# Power draw bar plans?



## HellawellCustoms (Jun 30, 2018)

Was looking for an alternative solution to manually changing tools on my pm25 precision matthews mill. I've broken my wrist twice and changing the tools has been putting in work on the good ole wrists. Anyways I came across a guide on cnccookbook that recommended a set of plans for sale. (http://home.insightbb.com/~joevicar3/cheap_drawbar.htm)  delete link if not allowed.

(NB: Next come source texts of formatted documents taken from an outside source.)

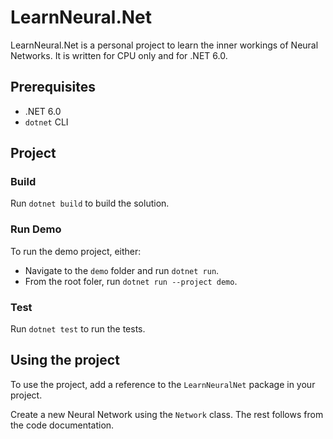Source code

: # LearnNeural.Net

LearnNeural.Net is a personal project to learn the inner workings of Neural Networks. It is written for CPU only and for .NET 6.0.

## Prerequisites
- .NET 6.0
- `dotnet` CLI

## Project

### Build
Run `dotnet build` to build the solution.

### Run Demo
To run the demo project, either:
- Navigate to the `demo` folder and run `dotnet run`.
- From the root foler, run `dotnet run --project demo`.

### Test
Run `dotnet test` to run the tests.

## Using the project
To use the project, add a reference to the `LearnNeuralNet` package in your project.

Create a new Neural Network using the `Network` class. The rest follows from the code documentation.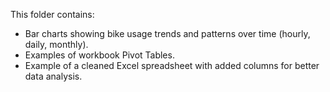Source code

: This folder contains:
- Bar charts showing bike usage trends and patterns over time (hourly, daily, monthly).
- Examples of workbook Pivot Tables. 
- Example of a cleaned Excel spreadsheet with added columns for better data analysis. 
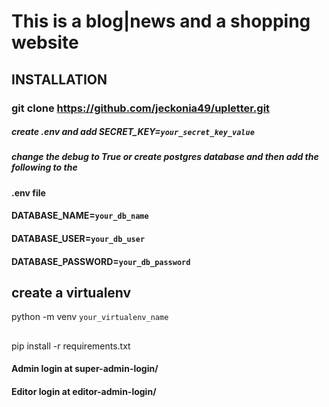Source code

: # This is a blog|news and a shopping website

## INSTALLATION

### git clone https://github.com/jeckonia49/upletter.git

##### create .env and add SECRET_KEY=`your_secret_key_value`

##### change the debug to True or create postgres database and then add the following to the

#### .env file

#### DATABASE_NAME=`your_db_name`

#### DATABASE_USER=`your_db_user`

#### DATABASE_PASSWORD=`your_db_password`

## create a virtualenv

python -m venv `your_virtualenv_name`

##

pip install -r requirements.txt

#### Admin login at super-admin-login/

#### Editor login at editor-admin-login/
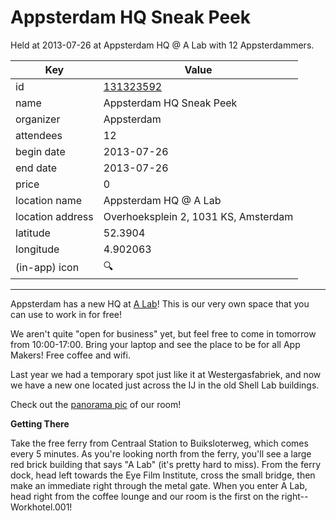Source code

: # Appsterdam HQ Sneak Peek
Held at 2013-07-26 at Appsterdam HQ @ A Lab with 12 Appsterdammers.
        
|Key|Value
|---|---|
|id|[131323592](https://www.meetup.com/appsterdam/events/131323592/)|
|name|Appsterdam HQ Sneak Peek|
|organizer|Appsterdam|
|attendees|12|
|begin date|2013-07-26|
|end date|2013-07-26|
|price|0|
|location name|Appsterdam HQ @ A Lab|
|location address|Overhoeksplein 2, 1031 KS, Amsterdam|
|latitude|52.3904|
|longitude|4.902063|
|(in-app) icon|🔍|

---

Appsterdam has a new HQ at [A Lab](http://a-lab.nl)! This is our very own space that you can use to work in for free!

We aren't quite "open for business" yet, but feel free to come in tomorrow from 10:00-17:00. Bring your laptop and see the place to be for all App Makers! Free coffee and wifi.

Last year we had a temporary spot just like it at Westergasfabriek, and now we have a new one located just across the IJ in the old Shell Lab buildings.

Check out the [panorama pic](http://360.io/SCRLA4) of our room!

**Getting There**

Take the free ferry from Centraal Station to Buiksloterweg, which comes every 5 minutes. As you're looking north from the ferry, you'll see a large red brick building that says "A Lab" (it's pretty hard to miss). From the ferry dock, head left towards the Eye Film Institute, cross the small bridge, then make an immediate right through the metal gate. When you enter A Lab, head right from the coffee lounge and our room is the first on the right--Workhotel.001!


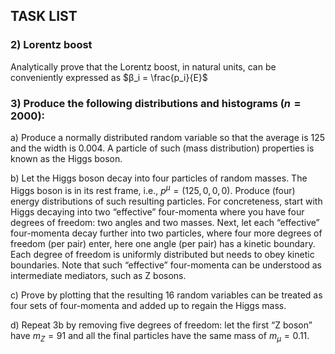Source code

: ## TASK LIST

### 2) Lorentz boost

Analytically prove that the Lorentz boost, in natural units, can be conveniently expressed as $β_i = \frac{p_i}{E}$

### 3) Produce the following distributions and histograms $(n = 2000)$:

a) Produce a normally distributed random variable so that the average is 125 and the width is 0.004. A particle of such (mass distribution) properties is known as the Higgs boson.

b) Let the Higgs boson decay into four particles of random masses. The Higgs boson is in its rest frame, i.e., $p^{\mu} =(125, 0, 0, 0)$. Produce (four) energy distributions of such resulting particles. For concreteness, start with Higgs decaying into two “effective” four-momenta where you have four degrees of freedom: two angles and two masses. Next, let each “effective” four-momenta decay further into two particles, where four more degrees of freedom (per pair) enter, here one angle (per pair) has a kinetic boundary. Each degree of freedom is uniformly distributed but needs to obey kinetic boundaries. Note that such “effective” four-momenta can be understood as intermediate mediators, such as Z bosons.

c) Prove by plotting that the resulting 16 random variables can be treated as four sets of four-momenta and added up to regain the Higgs mass.

d) Repeat 3b by removing five degrees of freedom: let the first “Z boson” have $m_Z = 91$ and all the final particles have the same mass of $m_{\mu} = 0.11$. 

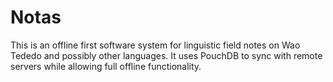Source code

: # Notas

This is an offline first software system for linguistic field notes on
Wao Tededo and possibly other languages. It uses PouchDB to sync with
remote servers while allowing full offline functionality.
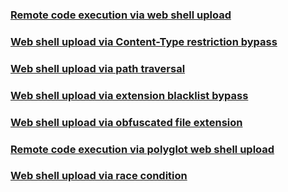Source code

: ### [Remote code execution via web shell upload](https://portswigger.net/web-security/file-upload/lab-file-upload-remote-code-execution-via-web-shell-upload)


### [Web shell upload via Content-Type restriction bypass](https://portswigger.net/web-security/file-upload/lab-file-upload-web-shell-upload-via-content-type-restriction-bypass)


### [Web shell upload via path traversal](https://portswigger.net/web-security/file-upload/lab-file-upload-web-shell-upload-via-path-traversal)


### [Web shell upload via extension blacklist bypass](https://portswigger.net/web-security/file-upload/lab-file-upload-web-shell-upload-via-extension-blacklist-bypass)


### [Web shell upload via obfuscated file extension](https://portswigger.net/web-security/file-upload/lab-file-upload-web-shell-upload-via-obfuscated-file-extension)


### [Remote code execution via polyglot web shell upload](https://portswigger.net/web-security/file-upload/lab-file-upload-remote-code-execution-via-polyglot-web-shell-upload)


### [Web shell upload via race condition](https://portswigger.net/web-security/file-upload/lab-file-upload-web-shell-upload-via-race-condition)

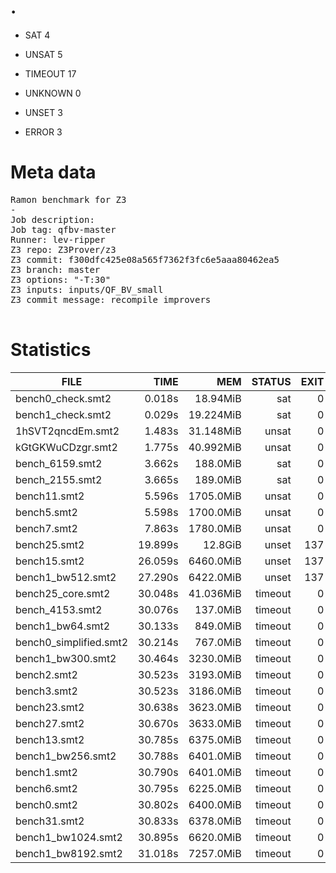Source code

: # .

* SAT 4
* UNSAT 5
* TIMEOUT 17
* UNKNOWN 0

* UNSET 3

* ERROR 3

# Meta data

<pre>
Ramon benchmark for Z3
-
Job description: 
Job tag: qfbv-master
Runner: lev-ripper
Z3 repo: Z3Prover/z3
Z3 commit: f300dfc425e08a565f7362f3fc6e5aaa80462ea5
Z3 branch: master
Z3 options: "-T:30"
Z3 inputs: inputs/QF_BV_small
Z3 commit message: recompile improvers

</pre>


# Statistics
|FILE                                                         |TIME     |MEM        | STATUS   | EXIT | STDOUT | STDERR | 
|------------|----------:|---------:|-------------:| ----------:|--------|--------| 
|bench0_check.smt2                                            |    0.018s | 18.94MiB| sat | 0 |  |  |
|bench1_check.smt2                                            |    0.029s | 19.224MiB| sat | 0 |  |  |
|1hSVT2qncdEm.smt2                                            |    1.483s | 31.148MiB| unsat | 0 |  |  |
|kGtGKWuCDzgr.smt2                                            |    1.775s | 40.992MiB| unsat | 0 |  |  |
|bench_6159.smt2                                              |    3.662s | 188.0MiB| sat | 0 |  |  |
|bench_2155.smt2                                              |    3.665s | 189.0MiB| sat | 0 |  |  |
|bench11.smt2                                                 |    5.596s | 1705.0MiB| unsat | 0 |  |  |
|bench5.smt2                                                  |    5.598s | 1700.0MiB| unsat | 0 |  |  |
|bench7.smt2                                                  |    7.863s | 1780.0MiB| unsat | 0 |  |  |
|bench25.smt2                                                 |   19.899s | 12.8GiB| unset | 137 |  |  |
|bench15.smt2                                                 |   26.059s | 6460.0MiB| unset | 137 |  |  |
|bench1_bw512.smt2                                            |   27.290s | 6422.0MiB| unset | 137 |  |  |
|bench25_core.smt2                                            |   30.048s | 41.036MiB| timeout | 0 |  |  |
|bench_4153.smt2                                              |   30.076s | 137.0MiB| timeout | 0 |  |  |
|bench1_bw64.smt2                                             |   30.133s | 849.0MiB| timeout | 0 |  |  |
|bench0_simplified.smt2                                       |   30.214s | 767.0MiB| timeout | 0 |  |  |
|bench1_bw300.smt2                                            |   30.464s | 3230.0MiB| timeout | 0 |  |  |
|bench2.smt2                                                  |   30.523s | 3193.0MiB| timeout | 0 |  |  |
|bench3.smt2                                                  |   30.523s | 3186.0MiB| timeout | 0 |  |  |
|bench23.smt2                                                 |   30.638s | 3623.0MiB| timeout | 0 |  |  |
|bench27.smt2                                                 |   30.670s | 3633.0MiB| timeout | 0 |  |  |
|bench13.smt2                                                 |   30.785s | 6375.0MiB| timeout | 0 |  |  |
|bench1_bw256.smt2                                            |   30.788s | 6401.0MiB| timeout | 0 |  |  |
|bench1.smt2                                                  |   30.790s | 6401.0MiB| timeout | 0 |  |  |
|bench6.smt2                                                  |   30.795s | 6225.0MiB| timeout | 0 |  |  |
|bench0.smt2                                                  |   30.802s | 6400.0MiB| timeout | 0 |  |  |
|bench31.smt2                                                 |   30.833s | 6378.0MiB| timeout | 0 |  |  |
|bench1_bw1024.smt2                                           |   30.895s | 6620.0MiB| timeout | 0 |  |  |
|bench1_bw8192.smt2                                           |   31.018s | 7257.0MiB| timeout | 0 |  |  |
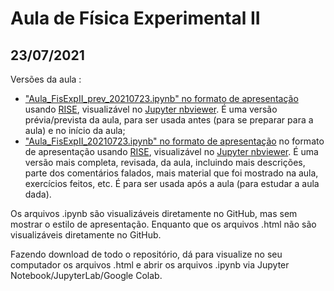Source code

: # Aula de Física Experimental II

## 23/07/2021


Versões da aula :

- ["Aula_FisExpII_prev_20210723.ipynb" no formato de apresentação](https://nbviewer.jupyter.org/format/slides/github/rcolistete/Fisica_Experimental_II_UFES_Alegre/blob/main/Aulas/Aula_20210723/Aula_FisExpII_prev_20210723.ipynb?flush_cache=true#/) usando [RISE](https://rise.readthedocs.io/), visualizável no [Jupyter nbviewer](https://nbviewer.jupyter.org/). É uma versão prévia/prevista da aula, para ser usada antes (para se preparar para a aula) e no início da aula;
- ["Aula_FisExpII_20210723.ipynb" no formato de apresentação](https://nbviewer.jupyter.org/format/slides/github/rcolistete/Fisica_Experimental_II_UFES_Alegre/blob/main/Aulas/Aula_20210723/Aula_FisExpII_20210723.ipynb?flush_cache=true#/)  no formato de apresentação usando [RISE](https://rise.readthedocs.io/), visualizável no [Jupyter nbviewer](https://nbviewer.jupyter.org/). É uma versão mais completa, revisada, da aula, incluindo mais descrições, parte dos comentários falados, mais material que foi mostrado na aula, exercícios feitos, etc. É para ser usada após a aula (para estudar a aula dada).

Os arquivos .ipynb são visualizáveis diretamente no GitHub, mas sem mostrar o estilo de  apresentação. Enquanto que os arquivos .html não são visualizáveis diretamente no GitHub.

Fazendo download de todo o repositório, dá para visualize no seu computador os arquivos .html e abrir os arquivos .ipynb via Jupyter Notebook/JupyterLab/Google Colab.

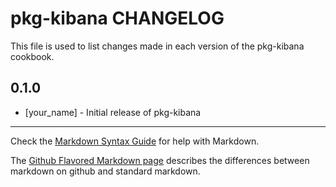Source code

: # pkg-kibana CHANGELOG

This file is used to list changes made in each version of the pkg-kibana cookbook.

## 0.1.0
- [your_name] - Initial release of pkg-kibana

- - -
Check the [Markdown Syntax Guide](http://daringfireball.net/projects/markdown/syntax) for help with Markdown.

The [Github Flavored Markdown page](http://github.github.com/github-flavored-markdown/) describes the differences between markdown on github and standard markdown.
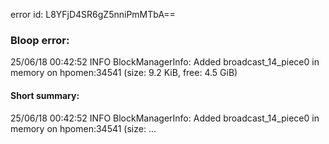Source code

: error id: L8YFjD4SR6gZ5nniPmMTbA==
### Bloop error:

25/06/18 00:42:52 INFO BlockManagerInfo: Added broadcast_14_piece0 in memory on hpomen:34541 (size: 9.2 KiB, free: 4.5 GiB)
#### Short summary: 

25/06/18 00:42:52 INFO BlockManagerInfo: Added broadcast_14_piece0 in memory on hpomen:34541 (size: ...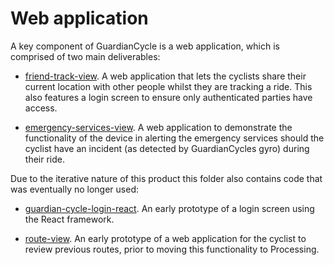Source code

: # Web application

A key component of GuardianCycle is a web application, which is comprised of two main deliverables:

- [friend-track-view](friend-track-view).  A web application that lets the cyclists share their current location with other people whilst they are tracking a ride.  This also features a login screen to ensure only authenticated parties have access.

- [emergency-services-view](emergency-services-view).  A web application to demonstrate the functionality of the device in alerting the emergency services should the cyclist have an incident (as detected by GuardianCycles gyro) during their ride.

Due to the iterative nature of this product this folder also contains code that was eventually no longer used:

- [guardian-cycle-login-react](guardian-cycle-login-react).  An early prototype of a login screen using the React framework.

- [route-view](route-view).  An early prototype of a web application for the cyclist to review previous routes, prior to moving this functionality to Processing.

Anyways i ordered and it's been a day and still no email. Has anyone ordered these plans before? Looks like the last update was in 2006 so the site seems to be pretty old I tried sending an email to ask the seller and got an invalid email.


----------



## aliva (Jul 1, 2018)

Don't waste your money on plans it's pretty straight forward to build. Send me a pm and I'll gladly walk you thru it. I made mine with a 3/8" CP butterfly impact , some 1/4 tubing, springs, pneumatic push buttons. The only item that was harder to find was the flow control valves. Check Stan's YouTube channel he has a great tutorial on the plumbing   https://www.youtube.com/user/shadonhkw


----------



## Eddyde (Jul 1, 2018)

While I've never ordered those plans I have ordered stuff from vendors that dont send stuff right away. Also, it looks like a "one man" operation, might be on vacation, I'd wait a couple of days then file a claim with PayPal.


----------



## Silverbullet (Jul 1, 2018)

I'd suggest watch several builds on YouTube videos, there are nice ones homemade , the picture on the plans look pretty good and straight forward. Some over complicate the build with two cylinders and double springs . I'm hoping to do my own version sometime .


----------



## TomS (Jul 1, 2018)

I did a quick Google search and got a return of dozens of images as well as drawings.  Certainly you can find enough info to build a power drawbar.


----------



## coffmajt (Jul 1, 2018)

I built one of these for my Grizzly knee mill and have been very happy with the results.  I did add a Harbor Freight oiler and regulator to the inlet side and it works great.  If you would like pictures I will be happy to send them to you.  I even made my own springs after watching some you tube videos on how to do that and it was easier than I had been expecting == Good machining = you will wonder why you waited so long to make one == Jack


----------



## shooter123456 (Aug 2, 2018)

Are you looking for one that uses a wrench on the draw bar, or one that uses a pneumatic cylinder pushing on springs?  

If its the latter, I can send you the 3D model of the one I made for my PM-25.  

I have some info about it here: https://www.hobby-machinist.com/threads/new-pm-25mv-mill.65939/page-2


----------



## vidio1 (Aug 3, 2018)

I've built those plans as well. Works good. It's been a few years now without problems.


----------